Ditemui di ruang tamu Polsekta Beji, Depok, Jawa Barat, Kamis (23/2), Am lebih banyak berdiam diri. "Saya menyesal menusuk Syaiful dan mau minta maaf padanya," katanya dengan suara pelan. Ia pun mengakui, mencuri ponsel Syaiful sehari sebelum penusukan terjadi lalu menjualnya dengan harga Rp 110 ribu. "Disuruh dua teman saya," dalih Am saat ditanya alasan mencuri ponsel Syaiful. Uang Rp 110 ribu itu, tuturnya, langsung dibagi tiga.
Syaiful yang tahu ponselnya diambil Am, memintanya kembali. "Saya ajak bertemu di Jalan Bandung di Cinere, Jumat (17/2) pagi." Kala itu, Am tak sendirian. Ia mengajak dua temannya yang berbagi uang ponsel. "Saya mau menyelesaikan masalah baik-baik, tapi syaiful enggak mau. Dia tetap minta ponselnya dikembalikan. Saya jadi emosi, makanya saya tusuk dia dengan pisau," ujar Am yang sengaja membawa pisau dari rumah kontrakan kakak lelakinya di Cinere. Sejak hampir setahun terakhir, siswa kelas 6 SD ini memang menumpang tinggal di sana.
Seusai menusuk Syaiful, Am dan kedua temannya kabur ke Mal Cinere dengan angkutan kota. "Saya enggak tahu bagaimana kondisi Syaiful setelah itu karena saya ketakutan ditangkap polisi," kisah Am menuturkan perasaannya selama berada di mal.
Pesan Ayah
Beberapa jam kelayapan di mal, anak berperawakan kurus ini pulang ke rumah kontrakan kakaknya. Ternyata polisi sudah menantinya. Pisau yang digunakannya untuk menusuk Syaiful, akhirnya juga ditemukan polisi. "Pisaunya jatuh ke selokan saat mau dimasukkan tas."
Sejak itulah Am ditahan. Ia tampak murung ketika bertutur, kakaknya yang selama ini ditumpanginya belum menengoknya sekali pun sejak ia ditahan. Sementara kakak lainnya yang tinggal di Bandung dan ibunya bermukim di Lampung, sudah menengoknya, meski hanya satu kali. "Ibu datang bawa duku kesukaan saya dan pakaian. Pesan Ibu, saya harus sabar menjalani semua ini," ujarnya muram.
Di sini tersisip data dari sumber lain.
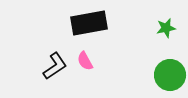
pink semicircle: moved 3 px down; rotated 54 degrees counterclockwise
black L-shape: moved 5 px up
Ditanya soal hobinya, Am jadi teringat ayahnya yang meninggal setahun silam karena sakit. Katanya, ia dan sang ayah dulu sering main badminton bersama. "Di rumah ada raket, punya Bapak," ujar Am sambil menambahkan, semasa hidupnya sang ayah bekerja sebagai penjahit. Anak berkulit gelap ini menuturkan, ia dekat dan sayang ayahnya karena sang ayah rajin beribadah.
Wajah Am langsung mendung saat ditanya pesan terakhir sang ayah. "Saya disuruh menyenangkan hati Ibu," ujarnya lirih sambil terisak. Sebetulnya, tambahnya, ia berencana tinggal bersama ibunya di Lampung untuk meneruskan sekolah setelah lulus SD nanti. Namun nasib berkata lain, ia harus mempertanggungjawabkan terlebih dahulu perbuatannya kepada Syaiful.
Selama paling tidak sebulan ini Am memang harus puas meratapi nasib di ruang tahanan Polsekta Beji. Hukuman pun sudah terbayang di depan mata. Am dijerat pasal tentang Perlindungan Anak dengan ancaman 12 tahun penjara. beruntung ia tak sendirian, karena konon sudah ada lima pengacara yang menyatakan bersedia mendampinginya. Polisi juga telah menyediakan psikolog anak dari UI.
Pendampingan itu, kata Wakil Ketua Komisi Perlindungan Anak Indonesia, Dr. Asrorun Ni'am Sholeh, MA, bukan untuk membenarkan perilaku Am. "Kami ingin memastikan proses hukum ditangani dengan senantiasa memerhatikan anak-anak. Apalagi dia sedang persiapan Ujian Nasional (UN), maka haknya untuk mengenyam pendidikan dan menjalani ujian harus dipikirkan tanpa melukai rasa keadilan bagi korban dan masyarakat."